Para Sébastien Buemi, volver a estar al volante de un monoplaza de Fórmula 1 ha sido especial y es una experiencia que ha disfrutado durante todo el día. Con el trabajo completado hoy, el piloto suizo espera haber obtenido buenos datos para compararlos con los que se obtienen en el simulador, para sí acercarlo más a la realidad y hacerlo más fiable. Sin embargo, Buemi ha tenido una salida de pista que se ha colocado como el punto negativo del día.
«He disfrutado al estar de vuelta en el coche y tener un buen día al volante, así que ha estado genial«, comenta, por su parte, Sébastien Buemi. «Ha estado bien hacer tantas vueltas y estoy feliz de haberme encontrado al equipo de nuevo en la pista. Espero que ahora podamos hacer un buen informe a partir de hoy, ver lo que hemos aprendido y transferirlo al simulador «, concluye el suizo.
Para Jüri Vips, quien este año ha hecho cierto acto de aparición en la Fórmula 2 y ha conseguido algunos buenos resultados, ha aprovechado positivamente la oportunidad que le ha brindado el equipo de Milton Keynes para completar una jornada de test oficial en Fórmula 1. Tras bajarse del coche al final del día, el piloto estonio se ha mostrado con ganas de rodar más, por lo que deja claro que para él ha sido una jornada llena de buenos momentos a manos del RB16.
“Es una lástima que se haya terminado el test, he tenido una gran sonrisa en mi rostro todo el día” afirma Jüri Vips. «El coche está a la altura de las expectativas.

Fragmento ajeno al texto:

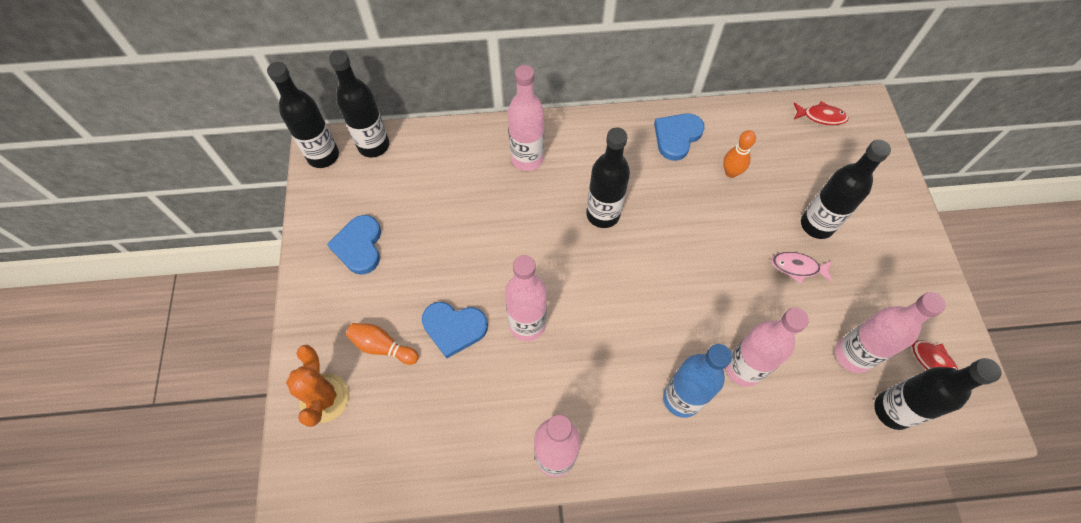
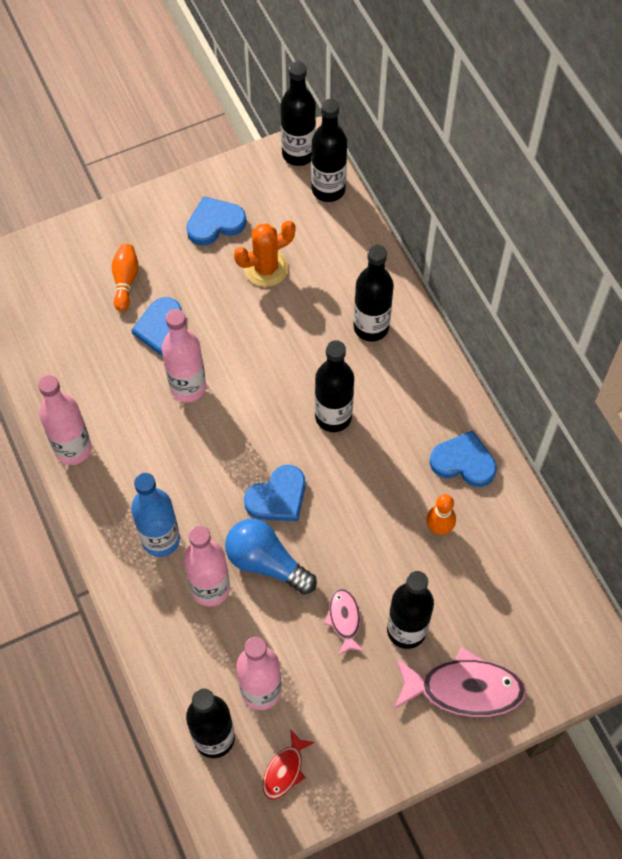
camera: 70 degrees right, 0 degrees up
orange cactus [286,345,349,427] -> orange cactus moved to [234,221,295,287]
pink bottle [508,65,544,171] -> black bottle [354,245,394,342]
red fish [793,101,849,125] -> none
none -> blue light bulb [225,519,317,594]
none -> blue heart [244,465,306,521]
none -> pink fish [394,647,526,717]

Estaba un poco preocupado esta mañana por mi físico, especialmente por el cuello, pero logramos mantener todo nuestro programa. Hicimos muchos kilómetros y estoy muy feliz. En dos o tres vueltas me sentí confiado en el coche, estaba muy bien equilibrado y tiene un agarre brutal. ¿Cuándo voy a volver a subirme al coche? No sé, tengo que hablar con Helmut (Marko) y Christian (Horner), pero si fuera por mí, ¡lo llevaría todos los días!», sentencia el piloto estonio.